Project Description:
The Air Force would like to develop new processes, procedures, and policies to achieve the objectives listed above.  The BTCC Round 2 CCA project will include a new series of industry engagements (telecons and workshops) to identify the opportunities and challenges related to formalizing and demonstrating a CCA process within the Air Force and in Industry and to define boundaries for industry participation.  Specific industry skillsets are desired to participate in this process, including:  systems engineering, tradespace analysis, cost estimating, mission effectiveness analysis, operations research, and contracting.  Information gathered from industry will be used to develop and demonstrate new processes, with the intent to define policies and procedures for future weapon systems and services.
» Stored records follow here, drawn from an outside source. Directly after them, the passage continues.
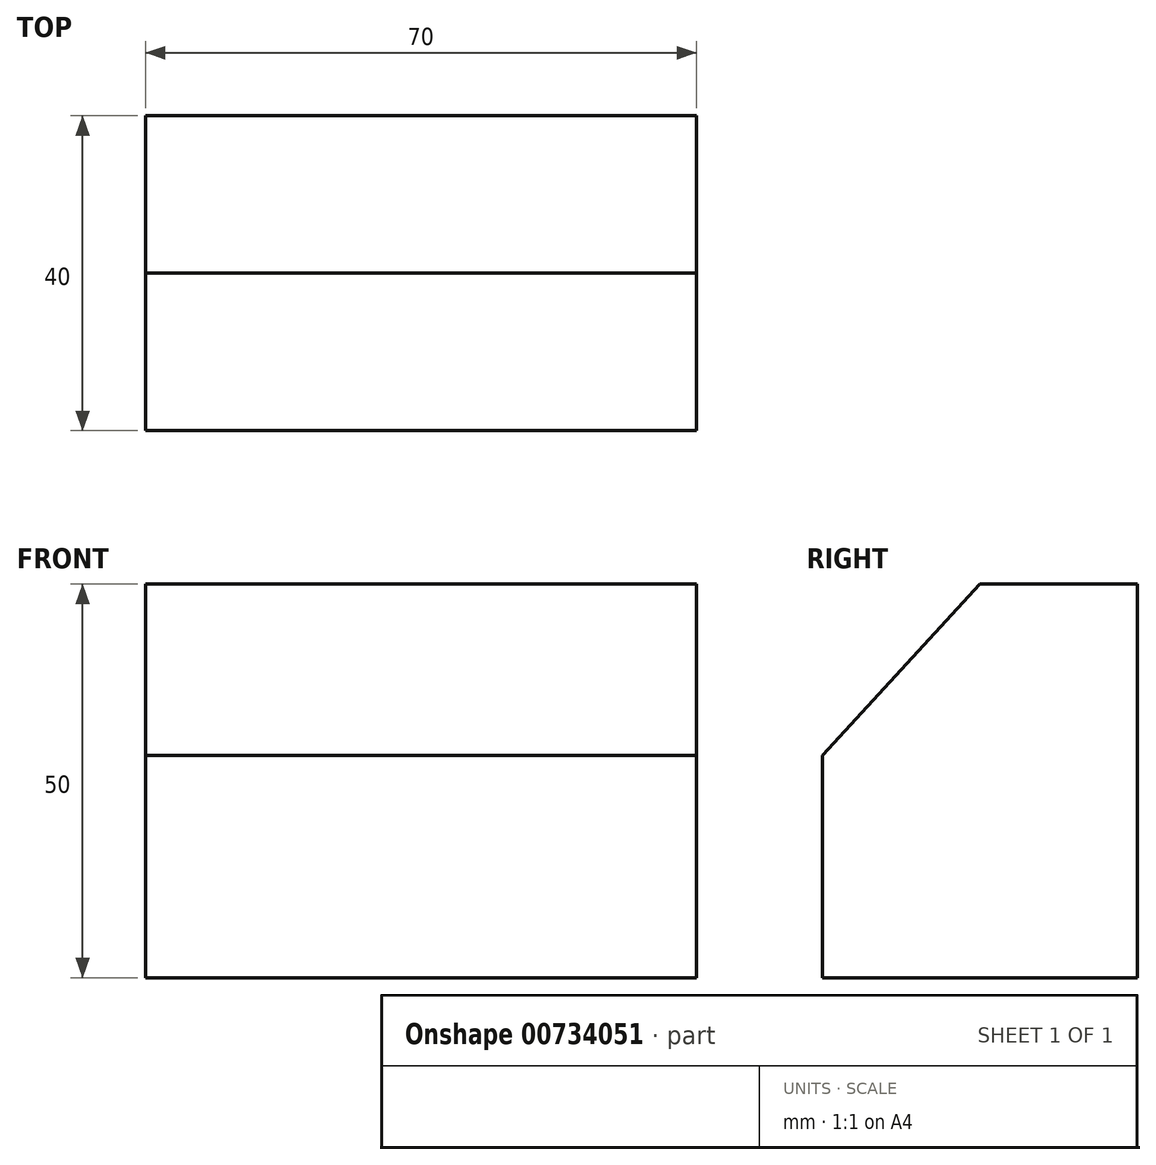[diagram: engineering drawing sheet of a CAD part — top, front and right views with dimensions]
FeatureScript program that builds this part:
annotation { "Feature Type Name" : "Feature", "Feature Type Description" : "" }
export const myFeature = defineFeature(function(context is Context, id is Id, definition is map)
    precondition{}
    {
        {
            var Q0;
            Q0=qCreatedBy(makeId("Front.planeOp"),FACE);
            var sketch = newSketch(context, id + "F0", { "sketchPlane" : qUnion([Q0])});
            skLineSegment(sketch, "E0.bottom", {"start": v(0, 0) * mm, "end": v(70, 0) * mm});
            skLineSegment(sketch, "E0.top", {"start": v(0, 50) * mm, "end": v(70, 50) * mm});
            skLineSegment(sketch, "E0.left", {"start": v(0, 0) * mm, "end": v(0, 50) * mm});
            skLineSegment(sketch, "E0.right", {"start": v(70, 0) * mm, "end": v(70, 50) * mm});
            skSolve(sketch);
        }
        {
            var Q0;
            Q0 = qSketchRegion(id + "F0", true);
            extrude(context, id + "F1", {"entities" : qUnion([Q0]), "depth" : 40 * mm, "offsetDistance" : 25 * mm});
        }
        {
            var Q0;
            Q0=makeQuery(id+"F1.opExtrude","SWEPT_FACE",FACE,{"disambiguationData":[OSD([sQuery(id+"F0.wireOp",EDGE,"E0.right")])]});
            var sketch = newSketch(context, id + "F2", { "sketchPlane" : qUnion([Q0])});
            skLineSegment(sketch, "E1", {"start": v(-40, 28.24) * mm, "end": v(-20, 50) * mm});
            skLineSegment(sketch, "E2", {"start": v(-20, 50) * mm, "end": v(-40, 50) * mm});
            skLineSegment(sketch, "E3", {"start": v(-40, 50) * mm, "end": v(-40, 28.24) * mm});
            skSolve(sketch);
        }
        {
            var Q0;
            Q0 = qSketchRegion(id + "F2", true);
            extrude(context, id + "F3", {"entities" : qUnion([Q0]), "operationType" : NewBodyOperationType.REMOVE, "endBound" : BoundingType.THROUGH_ALL, "oppositeDirection" : true, "depth" : 25 * mm, "offsetDistance" : 25 * mm});
        }
    });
The anticipated deliverables from this project are policy updates in the following areas:  Statement of Work language, contract structures, acquisition strategy, and tech baseline agility and recommendations on how to address conflict of interest considerations and proprietary data concerns.

Lessons Learned:
Lessons learned indicated there were strong benefits from engaging industry to conduct CCA, including:

  • Broader materiel solution trade space options were possible when industry insights were incorporated;
  • Industry may understand solution space more completely, which can improve requirements definition;
  • Contractor-developed design configurations can be used to adjust technical requirements to reduce costs;
  • Contractor-provided cost data allow the government to better understand the top cost drivers for designs; and
  • Involving industry early and often for input into CCA allows programs to obtain the necessary information to adjust technical requirements to meet affordability targets.